The start of a new year may find you welcoming a new leader to your team. Key to your onboarding effort is emphasizing the need to build relationships that are essential for the leader’s success. 

Guiding your new leader to accomplish these 3 tasks will support that objective, and help establish the leader’s effectiveness and credibility: 

1. Align current circumstances with expectations. New leaders must quickly gain clarity about the path ahead and your expectations for them. As a first priority, ask your new leader to review the company’s vision, purpose/mission, value proposition, goals and strategies prior to your initial meeting. Then, align your expectations for the leader with the current circumstances, status of plan execution and other key issues, particularly those portions for which the leader is responsible, emphasizing what’s working and what obstacles are inhibiting progress. 

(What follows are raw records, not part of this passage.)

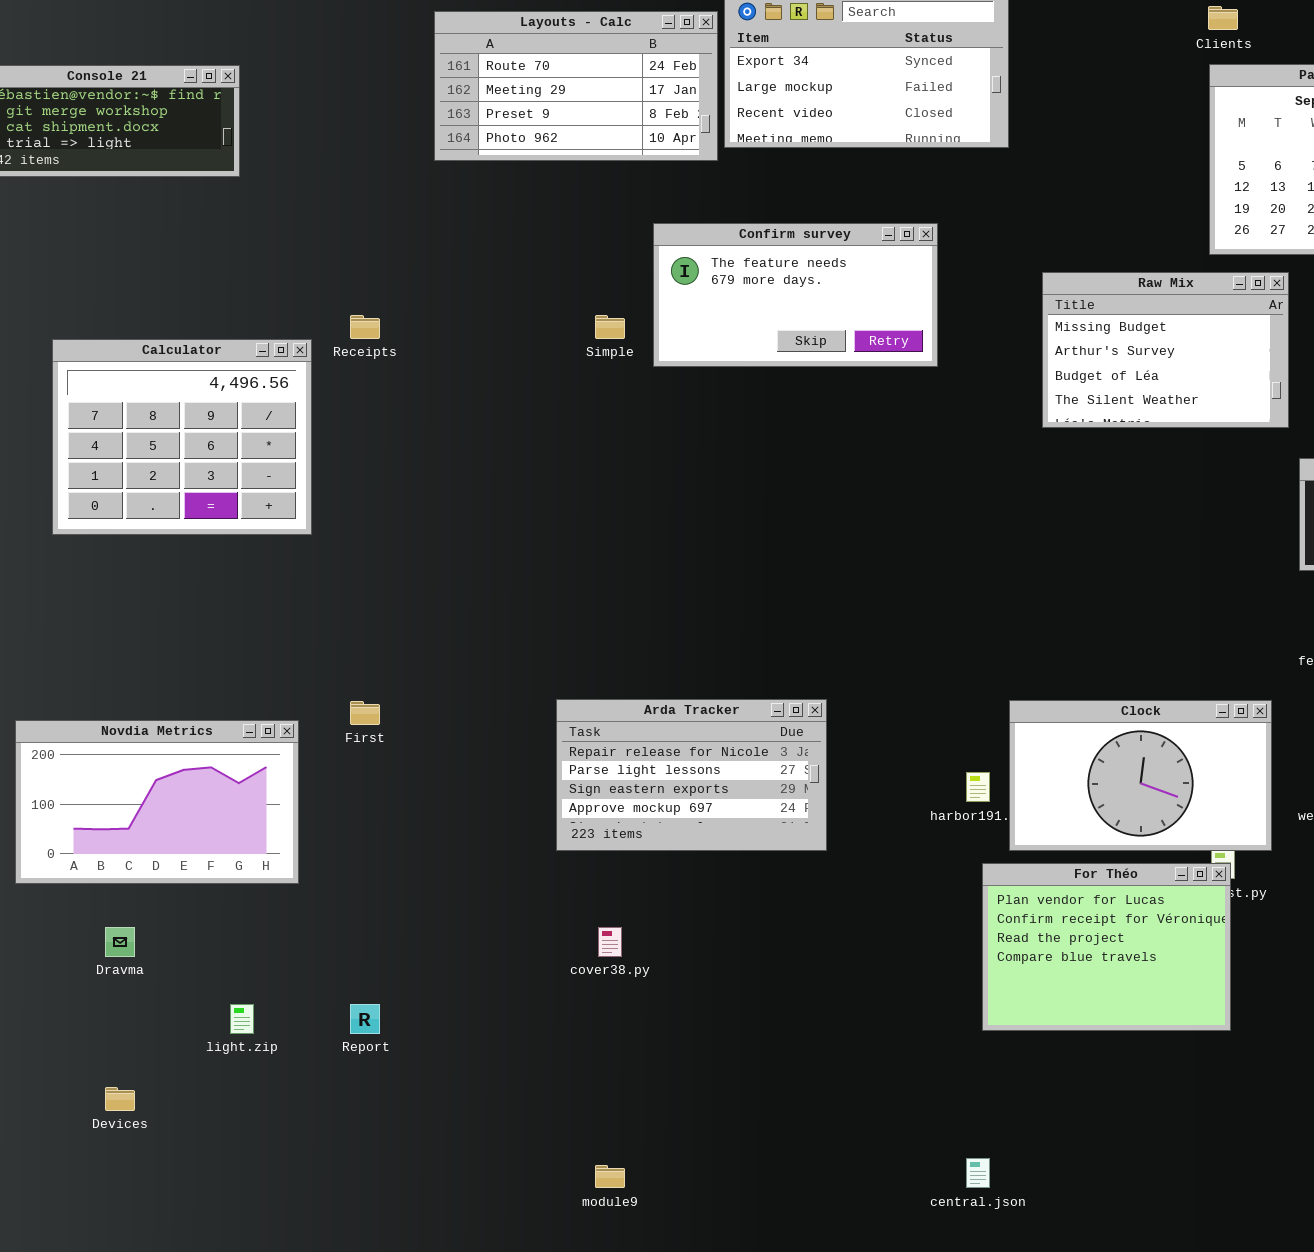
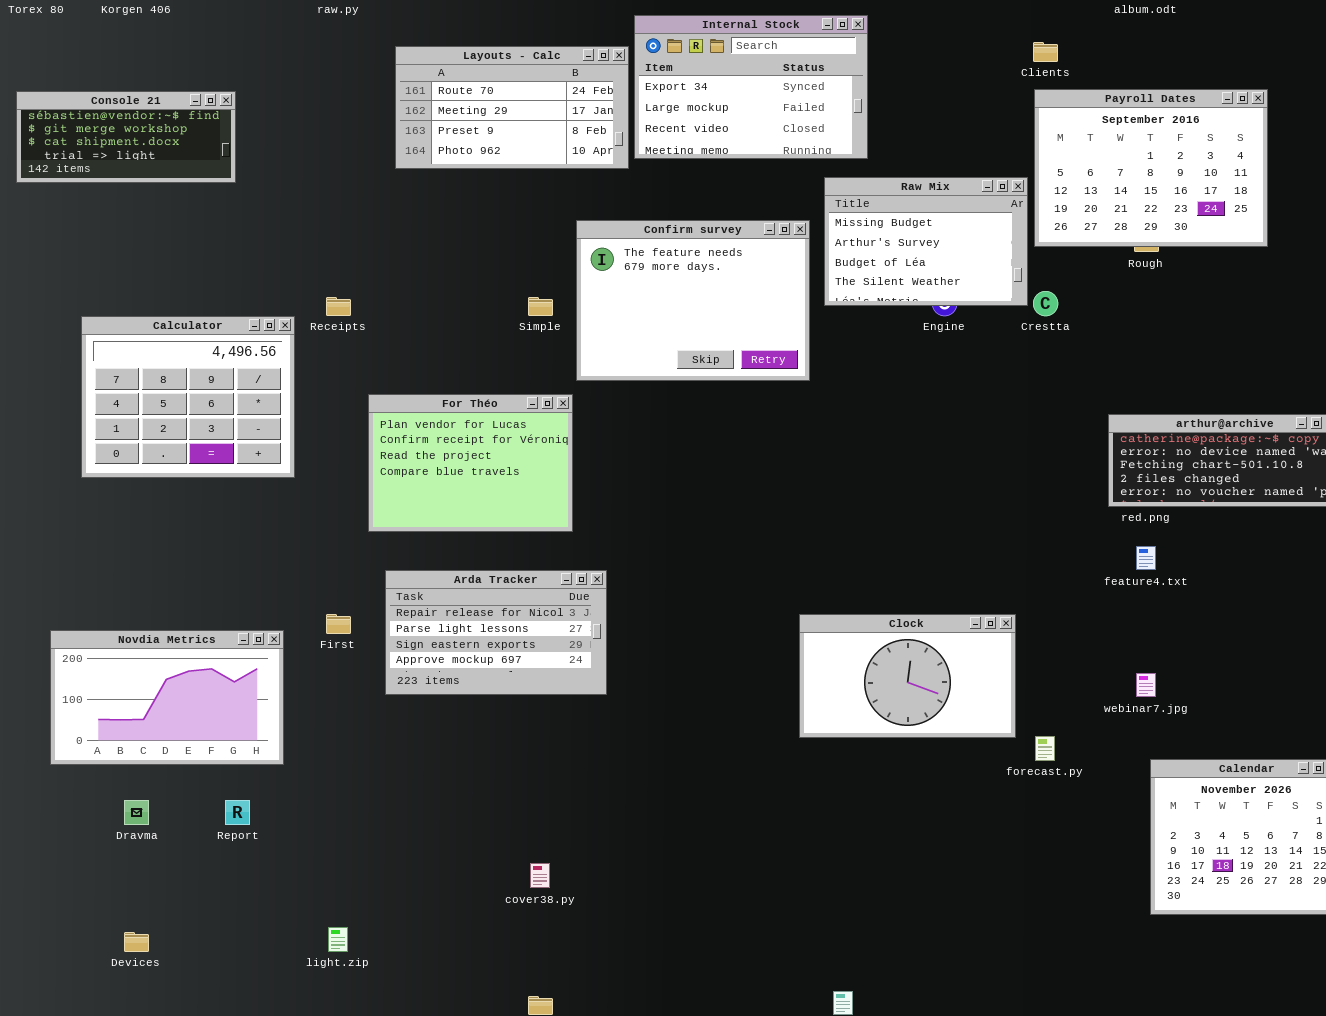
Confirm survey: [653,223,938,367] -> [576,220,810,381], resized
Raw Mix: [1042,272,1289,428] -> [824,177,1028,306], moved
Arda Tracker: [556,699,827,851] -> [385,570,607,695], moved
Clock: [1009,700,1272,851] -> [799,614,1016,738], moved
For Théo: [982,863,1231,1031] -> [368,394,573,532], moved
cover38.py: [598,927,622,957] -> [530,863,550,888], moved
light.zip: [230,1004,254,1034] -> [328,927,348,952], moved
Report: [350,1004,380,1034] -> [225,800,250,825], moved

When your new leader seeks to exchange expectations with their new team, suggest that this be accomplished with the entire team, and then with each team member to accelerate trustdevelopment. This will be the new leader’s first chance to assess the competency of the team as well as its level of collaboration and shared accountability. An open, transparent expression of the leader’s expectations, aligned with plan and team performance, followed by actively listening as the team shares what they need and expect, will establish a productive precedent for future team meetings. When meeting with individual team members, encourage your new leader to learn each person’s responsibilities, goals, motivations and aspirations, as well as expectations. 

2. Meet with key stakeholders. New leaders also need to gain the support of peers, colleagues and other key stakeholders. Introduce your new leader to other appropriate internal leaders, and encourage your leader to schedule meetings with each one, signaling that these relationships are valuable. Gaining an understanding about the goals and expectations of peers and other stakeholders should be the primary objective for these early discussions, enabling each leader to realize how best to support one another. Such conversations will reveal how decisions are made in the organization, who has influence over them, and where the centers of power reside. When appropriate, this process should be replicated with key customers and other external stakeholders. 

3. Familiarize with company culture. Finally, if the new leader is from outside the organization, it’s critical to learn about the company’s core values, cultural norms, and guiding assumptions that define acceptable behavior within your organization. Even if the new leader is from within the business, it’s important to identify how some expected behaviors may differ between operating departments. If expected behaviors have never been discussed with the leader’s team, then this becomes an opportunity for the new leader and team to collaborate on developing these together so everyone appreciates what is expected regarding the demonstration of core values. 

Together, these three tasks help new leaders better understand, early in their new roles, where to prioritize their valuable time so that progress may be accelerated. 

How are you welcoming and guiding your new leaders?